The objectives of the laboratory are to study the structure, distribution, and function of G protein-coupled metabotropic glutamate receptors (mGluRs). Because mGluRs modulate, as opposed to mediate, synaptic transmission, compounds acting on mGluRs are being investigated as therapies and are in clinical trials for neurological and psychiatric diseases such as central pain, drug addiction, excitotoxic neuronal injury following stroke, Parkinson's disease, Alzheimer's disease, anxiety, and schizophrenia.

The cloning of neurotransmitter receptors led to the unexpected finding that they occur as numerous subtypes encoded by gene families. The question of how this newfound molecular diversity relates to the complexity of neuronal cell types and circuitry was clearly interesting and important, both as a means to understand how neural circuits process information, and because drugs specific for defined receptor subtypes and neural circuits could potentially be used as therapeutics. Because the development and the circuitry of the retina have been uniquely well studied, we believe the retina is an ideal model to examine the relationship between mGluR diversity and neural cell types and circuits (Fig. 1). For publications on this project see J Comp Neurol.

In the retina, photoreceptors transduce light stimuli into a regulated synaptic release of glutamate. There are two types of second-order neurons, the ON- and OFF-bipolar cells, which respond in opposite way to the light-regulated synaptic glutamate (Fig. 2A). OFF-bipolar cells express AMPA/kainate ionotropic glutamate receptors. In contrast, ON-bipolar cells express mGluR6. Recently, we have initiated proteomic and genetic approaches to identify components of the signaling pathway activated by mGluR6 in ON-bipolar cells. While phototransduction has been at the forefront of research on G protein signaling and its regulation, much less is known about the mGluR6- activated signaling pathway. In collaboration with Drs. Catherine Morgans, Lane Brown (Washington State University), and Brett Jeffrey (National Eye Institute) we have found that TRPM1 is expressed in ON-bipolar cells (Fig. 2B) and required for the depolarizing response of ON-bipolar cells to light (Fig. 2C). Ongoing research aims to reconstitute the signaling pathway from mGluR6 to TRPM1. For publications on this project see PNAS and BioEssays.

Recently, we and other have found that serum from cutaneous malignant melanoma patients with melanoma-associated retinopathy contains autoantibodies against TRPM1. Our research is aimed at a better understanding of the mechanism by which these autoantibodies arise and whether the serum of CMM patients without visual symptoms may also contain autoantibodies. For recent publications on this project see PLoS ONE and Ophthalmology.

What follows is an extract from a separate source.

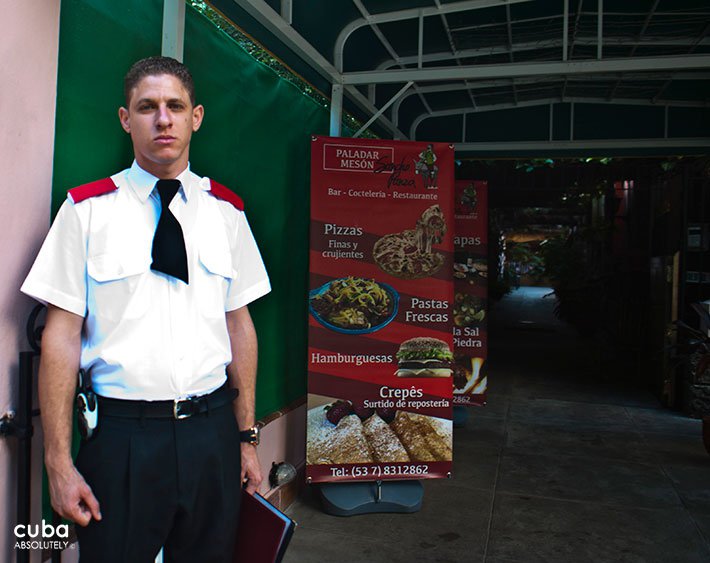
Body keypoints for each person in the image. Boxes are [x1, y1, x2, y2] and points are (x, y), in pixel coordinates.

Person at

In collaboration with Dr. Jacob Raber (Behavioral Neuroscience), we have shown that mice deficient for mGluR8 have increased behavioral measures of anxiety (Fig. 3B). Further, we have found that acute administration of DCPG, a specific mGluR8 agonist, reduces anxiety-like behaviors in mice with heightened anxiety levels (Fig. 3C). We are currently also examining the roles of a related receptor, mGluR4, in anxiety-like behaviors. Our identification of mGluR4 and mGluR8 as therapeutic targets for anxiety disorders seems particularly promising for the significant portion of patients with anxiety disorders showing benzodiazepine insensitivity. For recent publications on this project see Neuropharm.